2. Laboratory and Production Facility
- The lab or production facility should store a minimal amount of materials. Space should be clean and tidy and free from airborne particle accumulation.
- Table-tops must be kept clutter-free
- It is crucial to conduct a priority check of work desk daily before leaving to ensure proper placement of items.
- Personal items must be labelled to include the concerned person’s credential that may include their name, contact number and organisation id. The storage in the lab is limited to a storage bin; however, additional storage space can be available outside the Cleanrooms.
- Any material or chemical should not be left unattended, and it is imperative to label them to avoid contamination or health hazards. The label should include details like material or solution if it contains any potent substances, name of personnel and date. Any substances left on the counters or without the details should be discarded unless specified on the label.
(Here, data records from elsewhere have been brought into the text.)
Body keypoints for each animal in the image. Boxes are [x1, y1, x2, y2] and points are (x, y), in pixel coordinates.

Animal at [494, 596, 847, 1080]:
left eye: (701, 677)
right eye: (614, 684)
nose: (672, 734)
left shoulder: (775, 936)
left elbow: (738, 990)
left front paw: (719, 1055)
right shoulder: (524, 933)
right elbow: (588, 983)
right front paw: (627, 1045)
- When leaving the Cleanroom, the last personnel needs to ensure to switch off the utilities and gas supplies and the first person to enter the Cleanroom in the morning needs to ensure the utilities need to be turned on.
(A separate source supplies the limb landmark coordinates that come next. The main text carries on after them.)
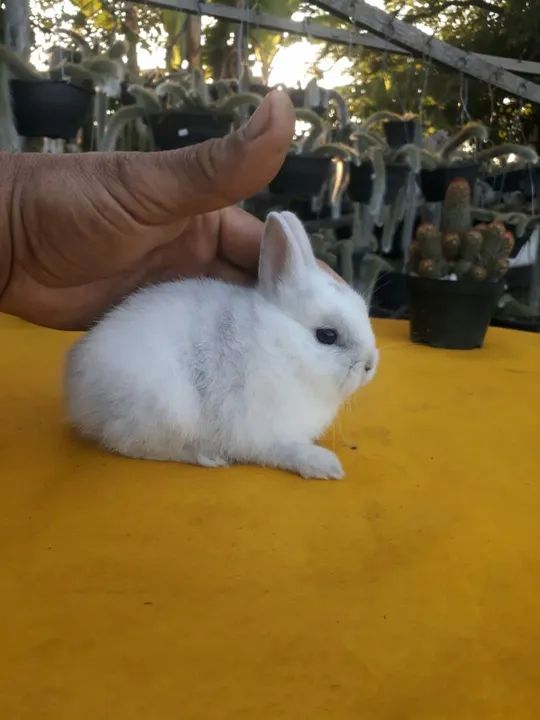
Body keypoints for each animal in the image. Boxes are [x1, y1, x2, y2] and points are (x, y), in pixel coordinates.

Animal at [64, 211, 378, 480]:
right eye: (327, 336)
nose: (370, 365)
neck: (281, 349)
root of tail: (76, 387)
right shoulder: (265, 430)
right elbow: (287, 449)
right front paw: (326, 466)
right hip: (165, 407)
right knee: (134, 444)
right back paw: (208, 456)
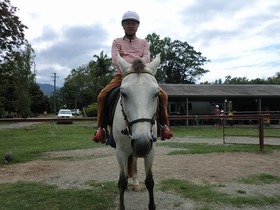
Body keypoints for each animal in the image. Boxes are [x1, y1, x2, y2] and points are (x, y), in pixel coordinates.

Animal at [111, 53, 160, 209]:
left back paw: (136, 182)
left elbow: (150, 181)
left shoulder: (151, 149)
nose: (141, 144)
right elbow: (122, 182)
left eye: (156, 93)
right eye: (123, 93)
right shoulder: (120, 151)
3. Gowning and Hygiene Factor
- One of the primary sources of microbial contamination are the working personnel. Hence a crucial aspect of preserving clean air is to maintain correct gowning techniques. It is essential for employees moving too and fro to different areas to undergo changing of garments to maintain cleanliness (depending on the level maintained in the Cleanroom). However, ninety-five per cent of contamination comes from workers hence limiting the personnel’s movement is absolutely essential.
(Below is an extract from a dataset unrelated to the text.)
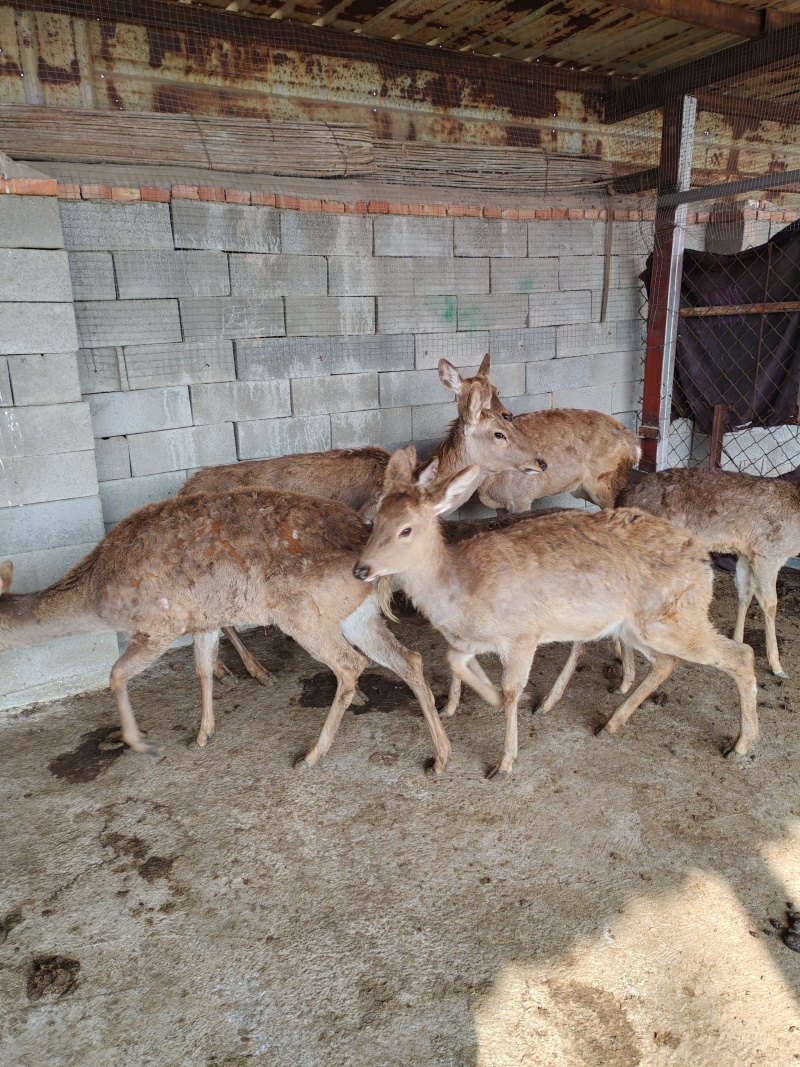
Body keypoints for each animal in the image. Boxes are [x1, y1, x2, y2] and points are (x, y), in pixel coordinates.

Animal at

- Gowning procedures as per cleanroom classification must always be worn in the Cleanroom.
- Once at work, it is essential for employees to perform a primary cleaning of the exposed body parts, i.e. the face, hands, and lower arms before changing. Cleaning using approved sanitising soap helps get rid of skin care products, dirt, and makeup, which could contaminate the Cleanroom. Jewellery such as rings, watches, necklaces, and so on needs to be removed.
- Before entering the gowning room, an employee must ensure good hygiene practice. The personnel need to follow a proper aseptic gowning procedure to ensure they are donning all cleanroom-compatible components to work in the lab for that includes wearing a sterile hood to cover hair and ears, garments, face mask, safety glasses, plastic gloves, shoes and gloves depending on the cleanroom classification This helps keep the sterile cleanroom environment free of impurities.
- A list of acceptable materials accessible to all the Cleanroom personnel will help to keep the cleanroom environment free from contaminants.
- The materials acceptable in the Cleanrooms are cleanroom-approved notebooks and papers, ball-point pens materials with smooth, hard surfaces which can be cleaned with alcohol wipes.
- The materials which are not acceptable in the cleanroom environment are food products, eatables including chewing gum, wood products regular paper, tissues, cardboard, books, and magazines, Styrofoam products, any powders, erasers, pencils, felt-tipped pens, aerosols etc.
Apart from the rigorous hygiene practices new norms like physical distancing and Installing Sensor activated dispensers for sanitiser should be incorporated in lieu of COVID-19, especially in the labs and the gowning areas to ensure safe and healthy practices for the cleanroom workforce.